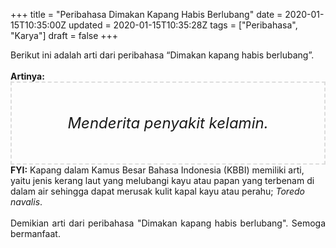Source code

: +++
title = "Peribahasa Dimakan Kapang Habis Berlubang"
date = 2020-01-15T10:35:00Z
updated = 2020-01-15T10:35:28Z
tags = ["Peribahasa", "Karya"]
draft = false
+++

<div dir="ltr" style="text-align: left;" trbidi="on"><div style="text-align: justify;">Berikut ini adalah arti dari peribahasa “Dimakan kapang habis berlubang”.</div><br /><div style="text-align: justify;"><b>Artinya:</b></div><div style="border: 2px dashed #ddd; font-size: 24px; height: auto; margin: 0 auto; padding: 50px; text-align: center; width: auto;"><i>Menderita penyakit kelamin.</i></div><b>FYI:</b> Kapang dalam Kamus Besar Bahasa Indonesia (KBBI) memiliki arti, yaitu jenis kerang laut yang melubangi kayu atau papan yang terbenam di dalam air sehingga dapat merusak kulit kapal kayu atau perahu; <i>Toredo navalis</i>.<br /><br /><div style="text-align: justify;">Demikian arti dari peribahasa "Dimakan kapang habis berlubang". Semoga bermanfaat.</div></div>
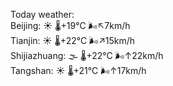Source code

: Today weather:  
Beijing: ☀️   🌡️+19°C 🌬️↖7km/h  
Tianjin: ☀️   🌡️+22°C 🌬️↗15km/h  
Shijiazhuang: 🌫  🌡️+22°C 🌬️↑22km/h  
Tangshan: ☀️   🌡️+21°C 🌬️↑17km/h  
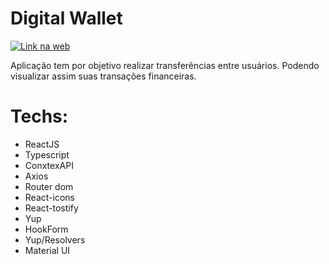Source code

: # Digital Wallet

<a href="https://digital-wallet-frontend.vercel.app/" alt="linkSite">

![Link na web](https://img.shields.io/badge/web-0A66C2?style=for-the-badge&logo=web&logoColor=white)
</a>

<p>
Aplicação tem por objetivo realizar transferências entre usuários. Podendo visualizar assim suas transações financeiras.
</p>

# Techs:

- ReactJS
- Typescript
- ConxtexAPI
- Axios
- Router dom
- React-icons
- React-tostify
- Yup
- HookForm
- Yup/Resolvers
- Material UI
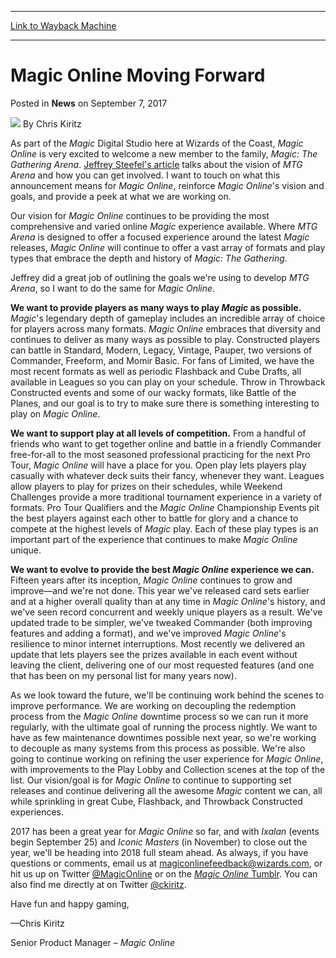 
---
[Link to Wayback Machine](https://web.archive.org/web/20170908080035/https://magic.wizards.com/en/articles/archive/news/magic-online-moving-forward-2017-09-07)

[_metadata_:author]:- "Chris Kiritz"
[_metadata_:description]:- "Chris Kiritz lays out the vision and goals for the future of Magic Online."
[_metadata_:generator]:- "Drupal 7 (http://drupal.org)"
[_metadata_:node]:- "1200996"
[_metadata_:publish_date]:- "2017-09-07"
[_metadata_:source]:- "div-main-content"
[_metadata_:title]:- "Magic Online Moving Forward"
[_metadata_:wayback_capture_timestamp]:- "2017-09-08 08:00:35"
[_metadata_:wayback_raw_url]:- "https://web.archive.org/web/20170908080035id_/https://magic.wizards.com/en/articles/archive/news/magic-online-moving-forward-2017-09-07"
[_metadata_:wayback_url]:- "https://magic.wizards.com/en/articles/archive/news/magic-online-moving-forward-2017-09-07"
---


Magic Online Moving Forward
===========================



 Posted in **News**
 on September 7, 2017 






![](https://media.magic.wizards.com/styles/auth_small/public/images/hero/news_default_wizards_logo_0.jpg)
By Chris Kiritz











As part of the *Magic* Digital Studio here at Wizards of the Coast, *Magic Online* is very excited to welcome a new member to the family, *Magic: The Gathering Arena*. [Jeffrey Steefel's article](https://magic.wizards.com/en/articles/archive/feature/everything-you-need-know-about-magic-gathering-arena-2017-09-07) talks about the vision of *MTG Arena* and how you can get involved. I want to touch on what this announcement means for *Magic Online*, reinforce *Magic Online*'s vision and goals, and provide a peek at what we are working on.


Our vision for *Magic Online* continues to be providing the most comprehensive and varied online *Magic* experience available. Where *MTG Arena* is designed to offer a focused experience around the latest *Magic* releases, *Magic Online* will continue to offer a vast array of formats and play types that embrace the depth and history of *Magic: The Gathering*.


Jeffrey did a great job of outlining the goals we're using to develop *MTG Arena*, so I want to do the same for *Magic Online*.


**We want to provide players as many ways to play *Magic* as possible.** *Magic*'s legendary depth of gameplay includes an incredible array of choice for players across many formats. *Magic Online* embraces that diversity and continues to deliver as many ways as possible to play. Constructed players can battle in Standard, Modern, Legacy, Vintage, Pauper, two versions of Commander, Freeform, and Momir Basic. For fans of Limited, we have the most recent formats as well as periodic Flashback and Cube Drafts, all available in Leagues so you can play on your schedule. Throw in Throwback Constructed events and some of our wacky formats, like Battle of the Planes, and our goal is to try to make sure there is something interesting to play on *Magic Online*.


**We want to support play at all levels of competition.** From a handful of friends who want to get together online and battle in a friendly Commander free-for-all to the most seasoned professional practicing for the next Pro Tour, *Magic Online* will have a place for you. Open play lets players play casually with whatever deck suits their fancy, whenever they want. Leagues allow players to play for prizes on their schedules, while Weekend Challenges provide a more traditional tournament experience in a variety of formats. Pro Tour Qualifiers and the *Magic Online* Championship Events pit the best players against each other to battle for glory and a chance to compete at the highest levels of *Magic* play. Each of these play types is an important part of the experience that continues to make *Magic Online* unique.


**We want to evolve to provide the best *Magic Online* experience we can.** Fifteen years after its inception, *Magic Online* continues to grow and improve—and we're not done. This year we've released card sets earlier and at a higher overall quality than at any time in *Magic Online*'s history, and we've seen record concurrent and weekly unique players as a result. We've updated trade to be simpler, we've tweaked Commander (both improving features and adding a format), and we've improved *Magic Online*'s resilience to minor internet interruptions. Most recently we delivered an update that lets players see the prizes available in each event without leaving the client, delivering one of our most requested features (and one that has been on my personal list for many years now).


As we look toward the future, we'll be continuing work behind the scenes to improve performance. We are working on decoupling the redemption process from the *Magic Online* downtime process so we can run it more regularly, with the ultimate goal of running the process nightly. We want to have as few maintenance downtimes possible next year, so we're working to decouple as many systems from this process as possible. We're also going to continue working on refining the user experience for *Magic Online*, with improvements to the Play Lobby and Collection scenes at the top of the list. Our vision/goal is for *Magic Online* to continue to supporting set releases and continue delivering all the awesome *Magic* content we can, all while sprinkling in great Cube, Flashback, and Throwback Constructed experiences.


2017 has been a great year for *Magic Online* so far, and with *Ixalan* (events begin September 25) and *Iconic Masters* (in November) to close out the year, we'll be heading into 2018 full steam ahead. As always, if you have questions or comments, email us at [magiconlinefeedback@wizards.com](mailto:magiconlinefeedback@wizards.com), or hit us up on Twitter [@MagicOnline](https://twitter.com/MagicOnline) or on the [*Magic Online* Tumblr](http://wizardsmtgo.tumblr.com/). You can also find me directly at on Twitter [@ckiritz](https://twitter.com/ckiritz).


Have fun and happy gaming,


—Chris Kiritz


Senior Product Manager – *Magic Online*







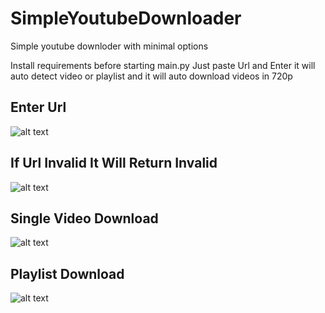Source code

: # SimpleYoutubeDownloader
Simple youtube downloder with minimal options

Install requirements before starting main.py
Just paste Url and Enter it will auto detect video or playlist and it will auto download videos in 720p 

## Enter Url

![alt text](https://i.imgur.com/f0Du4k2.png)

## If Url Invalid It Will Return Invalid

![alt text](https://i.imgur.com/lPldObo.png)

## Single Video Download

![alt text](https://i.imgur.com/Qie5Zm3.png)

## Playlist Download

![alt text](https://i.imgur.com/cGnC322.png)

****

§ **What you have to do**
Restate, word for word, the entries above, dropping any picture.

§ **Response box**
Source code

: +++
title = "Peribahasa Dimakan Kapang Habis Berlubang"
date = 2020-01-15T10:35:00Z
updated = 2020-01-15T10:35:28Z
tags = ["Peribahasa", "Karya"]
draft = false
+++

<div dir="ltr" style="text-align: left;" trbidi="on"><div style="text-align: justify;">Berikut ini adalah arti dari peribahasa “Dimakan kapang habis berlubang”.</div><br /><div style="text-align: justify;"><b>Artinya:</b></div><div style="border: 2px dashed #ddd; font-size: 24px; height: auto; margin: 0 auto; padding: 50px; text-align: center; width: auto;"><i>Menderita penyakit kelamin.</i></div><b>FYI:</b> Kapang dalam Kamus Besar Bahasa Indonesia (KBBI) memiliki arti, yaitu jenis kerang laut yang melubangi kayu atau papan yang terbenam di dalam air sehingga dapat merusak kulit kapal kayu atau perahu; <i>Toredo navalis</i>.<br /><br /><div style="text-align: justify;">Demikian arti dari peribahasa "Dimakan kapang habis berlubang". Semoga bermanfaat.</div></div>
Source code

: Today weather:  
Beijing: ☀️   🌡️+19°C 🌬️↖7km/h  
Tianjin: ☀️   🌡️+22°C 🌬️↗15km/h  
Shijiazhuang: 🌫  🌡️+22°C 🌬️↑22km/h  
Tangshan: ☀️   🌡️+21°C 🌬️↑17km/h  
Source code

: # Digital Wallet

<a href="https://digital-wallet-frontend.vercel.app/" alt="linkSite">

![Link na web](https://img.shields.io/badge/web-0A66C2?style=for-the-badge&logo=web&logoColor=white)
</a>

<p>
Aplicação tem por objetivo realizar transferências entre usuários. Podendo visualizar assim suas transações financeiras.
</p>

# Techs:

- ReactJS
- Typescript
- ConxtexAPI
- Axios
- Router dom
- React-icons
- React-tostify
- Yup
- HookForm
- Yup/Resolvers
- Material UI
---
[Link to Wayback Machine](https://web.archive.org/web/20170908080035/https://magic.wizards.com/en/articles/archive/news/magic-online-moving-forward-2017-09-07)

[_metadata_:author]:- "Chris Kiritz"
[_metadata_:description]:- "Chris Kiritz lays out the vision and goals for the future of Magic Online."
[_metadata_:generator]:- "Drupal 7 (http://drupal.org)"
[_metadata_:node]:- "1200996"
[_metadata_:publish_date]:- "2017-09-07"
[_metadata_:source]:- "div-main-content"
[_metadata_:title]:- "Magic Online Moving Forward"
[_metadata_:wayback_capture_timestamp]:- "2017-09-08 08:00:35"
[_metadata_:wayback_raw_url]:- "https://web.archive.org/web/20170908080035id_/https://magic.wizards.com/en/articles/archive/news/magic-online-moving-forward-2017-09-07"
[_metadata_:wayback_url]:- "https://magic.wizards.com/en/articles/archive/news/magic-online-moving-forward-2017-09-07"
---


Magic Online Moving Forward
===========================



 Posted in **News**
 on September 7, 2017 






![](https://media.magic.wizards.com/styles/auth_small/public/images/hero/news_default_wizards_logo_0.jpg)
By Chris Kiritz











As part of the *Magic* Digital Studio here at Wizards of the Coast, *Magic Online* is very excited to welcome a new member to the family, *Magic: The Gathering Arena*. [Jeffrey Steefel's article](https://magic.wizards.com/en/articles/archive/feature/everything-you-need-know-about-magic-gathering-arena-2017-09-07) talks about the vision of *MTG Arena* and how you can get involved. I want to touch on what this announcement means for *Magic Online*, reinforce *Magic Online*'s vision and goals, and provide a peek at what we are working on.


Our vision for *Magic Online* continues to be providing the most comprehensive and varied online *Magic* experience available. Where *MTG Arena* is designed to offer a focused experience around the latest *Magic* releases, *Magic Online* will continue to offer a vast array of formats and play types that embrace the depth and history of *Magic: The Gathering*.


Jeffrey did a great job of outlining the goals we're using to develop *MTG Arena*, so I want to do the same for *Magic Online*.


**We want to provide players as many ways to play *Magic* as possible.** *Magic*'s legendary depth of gameplay includes an incredible array of choice for players across many formats. *Magic Online* embraces that diversity and continues to deliver as many ways as possible to play. Constructed players can battle in Standard, Modern, Legacy, Vintage, Pauper, two versions of Commander, Freeform, and Momir Basic. For fans of Limited, we have the most recent formats as well as periodic Flashback and Cube Drafts, all available in Leagues so you can play on your schedule. Throw in Throwback Constructed events and some of our wacky formats, like Battle of the Planes, and our goal is to try to make sure there is something interesting to play on *Magic Online*.


**We want to support play at all levels of competition.** From a handful of friends who want to get together online and battle in a friendly Commander free-for-all to the most seasoned professional practicing for the next Pro Tour, *Magic Online* will have a place for you. Open play lets players play casually with whatever deck suits their fancy, whenever they want. Leagues allow players to play for prizes on their schedules, while Weekend Challenges provide a more traditional tournament experience in a variety of formats. Pro Tour Qualifiers and the *Magic Online* Championship Events pit the best players against each other to battle for glory and a chance to compete at the highest levels of *Magic* play. Each of these play types is an important part of the experience that continues to make *Magic Online* unique.


**We want to evolve to provide the best *Magic Online* experience we can.** Fifteen years after its inception, *Magic Online* continues to grow and improve—and we're not done. This year we've released card sets earlier and at a higher overall quality than at any time in *Magic Online*'s history, and we've seen record concurrent and weekly unique players as a result. We've updated trade to be simpler, we've tweaked Commander (both improving features and adding a format), and we've improved *Magic Online*'s resilience to minor internet interruptions. Most recently we delivered an update that lets players see the prizes available in each event without leaving the client, delivering one of our most requested features (and one that has been on my personal list for many years now).


As we look toward the future, we'll be continuing work behind the scenes to improve performance. We are working on decoupling the redemption process from the *Magic Online* downtime process so we can run it more regularly, with the ultimate goal of running the process nightly. We want to have as few maintenance downtimes possible next year, so we're working to decouple as many systems from this process as possible. We're also going to continue working on refining the user experience for *Magic Online*, with improvements to the Play Lobby and Collection scenes at the top of the list. Our vision/goal is for *Magic Online* to continue to supporting set releases and continue delivering all the awesome *Magic* content we can, all while sprinkling in great Cube, Flashback, and Throwback Constructed experiences.


2017 has been a great year for *Magic Online* so far, and with *Ixalan* (events begin September 25) and *Iconic Masters* (in November) to close out the year, we'll be heading into 2018 full steam ahead. As always, if you have questions or comments, email us at [magiconlinefeedback@wizards.com](mailto:magiconlinefeedback@wizards.com), or hit us up on Twitter [@MagicOnline](https://twitter.com/MagicOnline) or on the [*Magic Online* Tumblr](http://wizardsmtgo.tumblr.com/). You can also find me directly at on Twitter [@ckiritz](https://twitter.com/ckiritz).


Have fun and happy gaming,


—Chris Kiritz


Senior Product Manager – *Magic Online*







Source code

: # SimpleYoutubeDownloader
Simple youtube downloder with minimal options

Install requirements before starting main.py
Just paste Url and Enter it will auto detect video or playlist and it will auto download videos in 720p 

## Enter Url

![alt text](https://i.imgur.com/f0Du4k2.png)

## If Url Invalid It Will Return Invalid

![alt text](https://i.imgur.com/lPldObo.png)

## Single Video Download

![alt text](https://i.imgur.com/Qie5Zm3.png)

## Playlist Download

![alt text](https://i.imgur.com/cGnC322.png)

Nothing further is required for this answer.